===== ARTICLE
Synthesis of Fe3O4@SiO2-PMA-Cu. Immobilization of catalysts on the surface of Fe3O4 nanoparticles, compared with nonmagnetic supports, increases the dispersion of effective sites of catalyst, as well as provides the sufficient magnetic properties for easy separation of catalyst from the reaction mixture and thus improves the activity of the surface modified catalyst. To protect the catalyst surface against oxidants and corrosive agents and also to prevent aggregation of its particles, the surface of Fe3O4 was coated with silica layer. In addition, the silica layer through its shell thickness, stabilizes the catalyst and controls its particle size and interparticle interactions, as well as improving its surface effects.
Supporting polyoxometalates onto solid materials and decorating them into suitable porous supports such as metal oxides and MNPs is one of the most effective methods for improving their performance, which is achieved by increasing their active centers and reusability of these heterogeneous materials 61. The heterogenization of phosphomolybdic acid on silica coated nanomagnetic materials enabled us to overcome the limitations involved in the separation and recycling of homogeneous PMA. On the other hand, heteropolyacids such as PMA (H3PMo12O40) have unique structures with a wide range of coordination positions comprising oxygen atoms, which are appropriate for anchoring the single atoms such as copper particles 62. Since there are several possible coordination sites on the surface of PMA, it was selected as the support to trap the single metal atoms of copper in this study. The use of atomic catalysts leads to saving the quantity and cost of precious metals, because they increase the efficiency and activity of the catalyst dramatically.
The nanoparticles of Fe3O4@SiO2-PMA-Cu were synthesized in a four-step procedure (Figure 2). First, Fe3O4 was prepared using solid-state reaction of FeCl2·4H2O, FeCl3·6H2O, NaOH, and NaCl in an agate mortar. The crude powder was calcined at 700 °C, and then Fe3O4 particles were acquired with high purity. Coating of silica layer on the surface of Fe3O4 nanoparticles was achieved by sonication of a Fe3O4 suspension in an alkaline NH3·H2O solution of tetraethyl orthosilicate (TEOS). Then, PMA was added to a suspension of Fe3O4@SiO2 in ethanol, while being dispersed by sonication. In order to synthesize Fe3O4@SiO2-PMA-Cu, the prepared particles of Fe3O4@SiO2-PMA were added to a solution of CuCl2⋅2H2O in water and then the KBH4 powder was gradually added, while the mixture was strongly stirred. Eventually, the dark brick-red sediment of Fe3O4@SiO2-PMA-Cu was separated magnetically and then washed with distilled water, and dried at room temperature under air atmosphere.
The different techniques such as FT-IR, X-ray diffraction (XRD), energy dispersive X-ray spectrometer (EDS), field emission scanning electron microscope (FESEM), transmission electron microscopy (TEM), vibration sample magnetometer (VSM), and inductively coupled plasma optical emission spectrometry (ICP-OES) analyses were applied for characterization of new synthesized Fe3O4@SiO2-PMA-Cu nanocatalyst.
==========
-- EXERCISE TASK 1 --
Write out the stretch of the synthesis passage from "The different techniques" through "synthesized Fe3O4@SiO2-PMA-Cu nanocatalyst.".
-- EXERCISE TASK 2 --
In the synthesis passage, at what temperature was the crude Fe3O4 powder calcined?
===== SUPPLIED DATA
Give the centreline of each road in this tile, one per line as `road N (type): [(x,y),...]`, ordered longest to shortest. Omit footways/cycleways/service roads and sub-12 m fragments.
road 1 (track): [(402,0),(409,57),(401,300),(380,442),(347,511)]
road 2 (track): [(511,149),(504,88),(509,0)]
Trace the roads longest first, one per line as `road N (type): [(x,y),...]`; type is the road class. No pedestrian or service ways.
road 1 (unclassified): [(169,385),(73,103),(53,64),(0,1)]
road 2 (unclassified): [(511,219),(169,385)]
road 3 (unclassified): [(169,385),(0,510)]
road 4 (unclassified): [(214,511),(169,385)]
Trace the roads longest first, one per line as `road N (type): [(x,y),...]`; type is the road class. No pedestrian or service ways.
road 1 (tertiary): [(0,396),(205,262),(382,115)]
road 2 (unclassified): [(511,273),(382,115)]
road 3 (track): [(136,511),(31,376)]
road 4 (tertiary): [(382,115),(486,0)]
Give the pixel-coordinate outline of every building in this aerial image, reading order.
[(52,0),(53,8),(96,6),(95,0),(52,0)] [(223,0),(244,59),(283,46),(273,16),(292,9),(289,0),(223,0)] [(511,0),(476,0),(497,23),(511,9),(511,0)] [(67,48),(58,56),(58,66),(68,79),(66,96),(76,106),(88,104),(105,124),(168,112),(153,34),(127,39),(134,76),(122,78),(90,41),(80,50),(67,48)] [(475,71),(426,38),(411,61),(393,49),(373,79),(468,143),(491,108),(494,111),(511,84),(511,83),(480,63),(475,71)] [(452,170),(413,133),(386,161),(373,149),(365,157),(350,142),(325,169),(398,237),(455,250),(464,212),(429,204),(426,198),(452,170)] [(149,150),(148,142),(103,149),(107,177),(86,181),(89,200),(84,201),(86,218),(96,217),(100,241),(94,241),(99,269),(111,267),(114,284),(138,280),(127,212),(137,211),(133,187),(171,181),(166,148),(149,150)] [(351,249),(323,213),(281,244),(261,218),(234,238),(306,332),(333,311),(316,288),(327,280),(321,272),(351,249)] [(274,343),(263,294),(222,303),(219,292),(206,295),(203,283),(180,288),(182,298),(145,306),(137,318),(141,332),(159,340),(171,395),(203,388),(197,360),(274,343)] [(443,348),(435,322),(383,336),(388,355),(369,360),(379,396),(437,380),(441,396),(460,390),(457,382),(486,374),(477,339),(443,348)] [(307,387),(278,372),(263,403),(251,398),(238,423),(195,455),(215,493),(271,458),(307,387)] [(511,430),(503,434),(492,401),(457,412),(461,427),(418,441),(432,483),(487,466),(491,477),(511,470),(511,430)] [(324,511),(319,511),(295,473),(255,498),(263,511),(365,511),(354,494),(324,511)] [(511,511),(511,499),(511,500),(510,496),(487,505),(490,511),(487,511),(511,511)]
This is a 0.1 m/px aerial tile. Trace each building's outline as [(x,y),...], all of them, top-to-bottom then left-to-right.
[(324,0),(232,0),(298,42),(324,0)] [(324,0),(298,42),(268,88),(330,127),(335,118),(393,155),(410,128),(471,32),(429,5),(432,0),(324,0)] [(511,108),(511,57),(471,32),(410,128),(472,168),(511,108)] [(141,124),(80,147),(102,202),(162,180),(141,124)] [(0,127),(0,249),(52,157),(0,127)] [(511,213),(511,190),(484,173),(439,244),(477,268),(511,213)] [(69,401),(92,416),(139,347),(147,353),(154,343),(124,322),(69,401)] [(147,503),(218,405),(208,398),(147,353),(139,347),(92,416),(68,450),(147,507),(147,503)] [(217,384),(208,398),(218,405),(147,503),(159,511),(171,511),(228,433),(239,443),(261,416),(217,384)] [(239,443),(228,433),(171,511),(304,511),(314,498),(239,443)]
==========
-- TASK RESPONSE 1 --
The different techniques such as FT-IR, X-ray diffraction (XRD), energy dispersive X-ray spectrometer (EDS), field emission scanning electron microscope (FESEM), transmission electron microscopy (TEM), vibration sample magnetometer (VSM), and inductively coupled plasma optical emission spectrometry (ICP-OES) analyses were applied for characterization of new synthesized Fe3O4@SiO2-PMA-Cu nanocatalyst.

-- TASK RESPONSE 2 --
It was calcined at 700 °C.